The gold and silver chain is made up of cloisonné enamel beads depicting the crests of Yale’s graduate and professional schools, Yale College, and Yale University, along with the great seal of the United States. (Cloisonné is a traditional enameling technique for decorating metal objects, using metal wire to create a design filled by the enamel.) A rock crystal pendant, framed by cloisonné enamel plaques inscribed with the Hebrew words Urim v’Thummim and the Latin motto Lux et Veritas, encases a hammered gold sheet embossed with the Yale crest. 

“Harper takes an unorthodox approach to these materials, yet the beads are all cloisonné enamel, a very traditional enamel working technique,” said Gordon. “It is colorful and the color, I think, is one of its key features. There is a dynamism to the design.”

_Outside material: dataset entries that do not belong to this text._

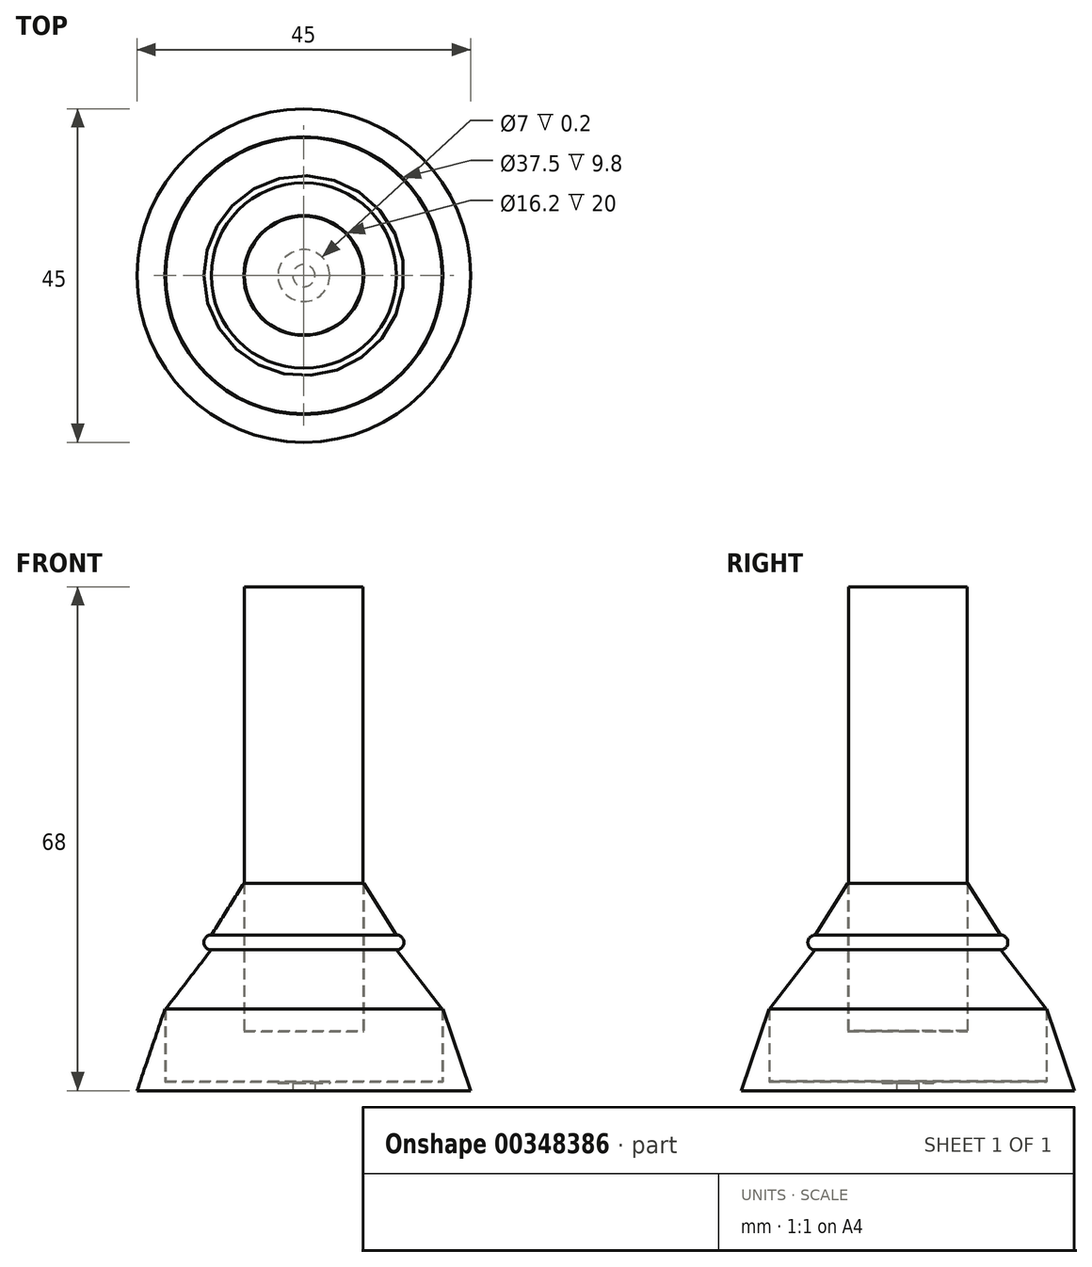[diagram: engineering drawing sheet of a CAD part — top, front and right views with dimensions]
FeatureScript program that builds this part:
annotation { "Feature Type Name" : "Feature", "Feature Type Description" : "" }
export const myFeature = defineFeature(function(context is Context, id is Id, definition is map)
    precondition{}
    {
        {
            var Q0;
            Q0=qCreatedBy(makeId("Front.planeOp"),FACE);
            var sketch = newSketch(context, id + "F0", { "sketchPlane" : qUnion([Q0])});
            skLineSegment(sketch, "E0", {"start": v(-1.5, 0) * mm, "end": v(-22.5, 0) * mm});
            skLineSegment(sketch, "E1", {"start": v(-18.75, 11) * mm, "end": v(-22.5, 0) * mm});
            skLineSegment(sketch, "E2", {"start": v(-18.75, 1.2) * mm, "end": v(-18.75, 11) * mm});
            skLineSegment(sketch, "E3", {"start": v(-3.5, 1.2) * mm, "end": v(-18.75, 1.2) * mm});
            skLineSegment(sketch, "E4", {"start": v(-3.5, 1.2) * mm, "end": v(-3.5, 1) * mm});
            skLineSegment(sketch, "E5", {"start": v(-3.5, 1) * mm, "end": v(-1.5, 1) * mm});
            skLineSegment(sketch, "E6", {"start": v(-1.5, 1) * mm, "end": v(-1.5, 0) * mm});
            skLineSegment(sketch, "E7", {"start": v(0, 0) * mm, "end": v(0, 0.14) * mm});
            skLineSegment(sketch, "E8", {"start": v(-18.65, 1.3) * mm, "end": v(-18.65, 11) * mm});
            skLineSegment(sketch, "E9", {"start": v(-18.65, 1.3) * mm, "end": v(0, 1.3) * mm});
            skLineSegment(sketch, "E10", {"start": v(-18.65, 11) * mm, "end": v(-12.5, 19) * mm});
            skArc(sketch, "E11", {"start": v(-12.5, 21) * mm, "mid": v(-13.5, 20) * mm, "end": v(-12.5, 19) * mm});
            skLineSegment(sketch, "E12", {"start": v(-12.5, 19) * mm, "end": v(-12.5, 21) * mm, "construction": true});
            skLineSegment(sketch, "E13", {"start": v(-12.5, 21) * mm, "end": v(-8.1, 28) * mm});
            skLineSegment(sketch, "E14", {"start": v(-8.1, 28) * mm, "end": v(-8.1, 8) * mm});
            skLineSegment(sketch, "E15", {"start": v(-8.1, 8) * mm, "end": v(0, 8) * mm});
            skLineSegment(sketch, "E16", {"start": v(0, 8) * mm, "end": v(0, 1.3) * mm});
            skLineSegment(sketch, "E17", {"start": v(-8, 8.1) * mm, "end": v(-8, 68) * mm});
            skLineSegment(sketch, "E18", {"start": v(-8, 68) * mm, "end": v(0, 68) * mm});
            skLineSegment(sketch, "E19", {"start": v(0, 68) * mm, "end": v(0, 8.1) * mm});
            skLineSegment(sketch, "E20", {"start": v(0, 8.1) * mm, "end": v(-8, 8.1) * mm});
            skLineSegment(sketch, "E21", {"start": v(-12.5, 20) * mm, "end": v(-13.5, 20) * mm, "construction": true});
            skLineSegment(sketch, "E22", {"start": v(-18.75, 11) * mm, "end": v(-18.65, 11) * mm, "construction": true});
            skSolve(sketch);
        }
        {
            var Q0;
            Q0=makeQuery(id+"F0.imprint","IMPRINT",FACE,{"disambiguationData":[TD([[makeQuery(id+"F0.imprint","IMPRINT",EDGE,{"derivedFrom":sQuery(id+"F0.wireOp",EDGE,"E0")}),-1.0]])]});
            var Q1;
            Q1=makeQuery(id+"F0.imprint","IMPRINT",FACE,{"disambiguationData":[TD([[makeQuery(id+"F0.imprint","IMPRINT",EDGE,{"derivedFrom":sQuery(id+"F0.wireOp",EDGE,"E8")}),-1.0]])]});
            var Q2;
            Q2=makeQuery(id+"F0.imprint","IMPRINT",FACE,{"disambiguationData":[TD([[makeQuery(id+"F0.imprint","IMPRINT",EDGE,{"derivedFrom":sQuery(id+"F0.wireOp",EDGE,"E17")}),-1.0]])]});
            var Q3;
            Q3=sQuery(id+"F0.wireOp",EDGE,"E7");
            revolve(context, id + "F1", {"entities" : qUnion([Q0, Q1, Q2]), "axis" : qUnion([Q3]), "revolveType" : RevolveType.FULL});
        }
    });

The collar was recently updated to include schools not previously represented, including the Yale Jackson School of Global Affairs. To balance the weight of the longer chain, Harper added a new roundel of his own design. 

“The new roundel is a work of art in its own right,” said Gordon. “Much of the collar looks like Harper translated for Yale, but this new piece, which helps balance the symmetry and helps balance the physical weight, is Harper as an artist.”

It is a fitting example, said Gordon, of the way these objects can signify history and tradition, but also innovation and evolution. And including them in the inauguration, he said, gives the entire community a chance to reflect on the university’s past while greeting a new generation of leadership. 

“It’s about someone being welcomed,” said Gordon. “To use very contemporary language for a centuries-old tradition, the procession and the laying out of the objects are holding space for people to acknowledge a transition of power, to acknowledge a new way of looking at the world, and to acknowledge all of the responsibilities that come with this new relationship.”

The university mace and Wainscot Chair will be on view at the Yale University Art Gallery from March 25 through April 4.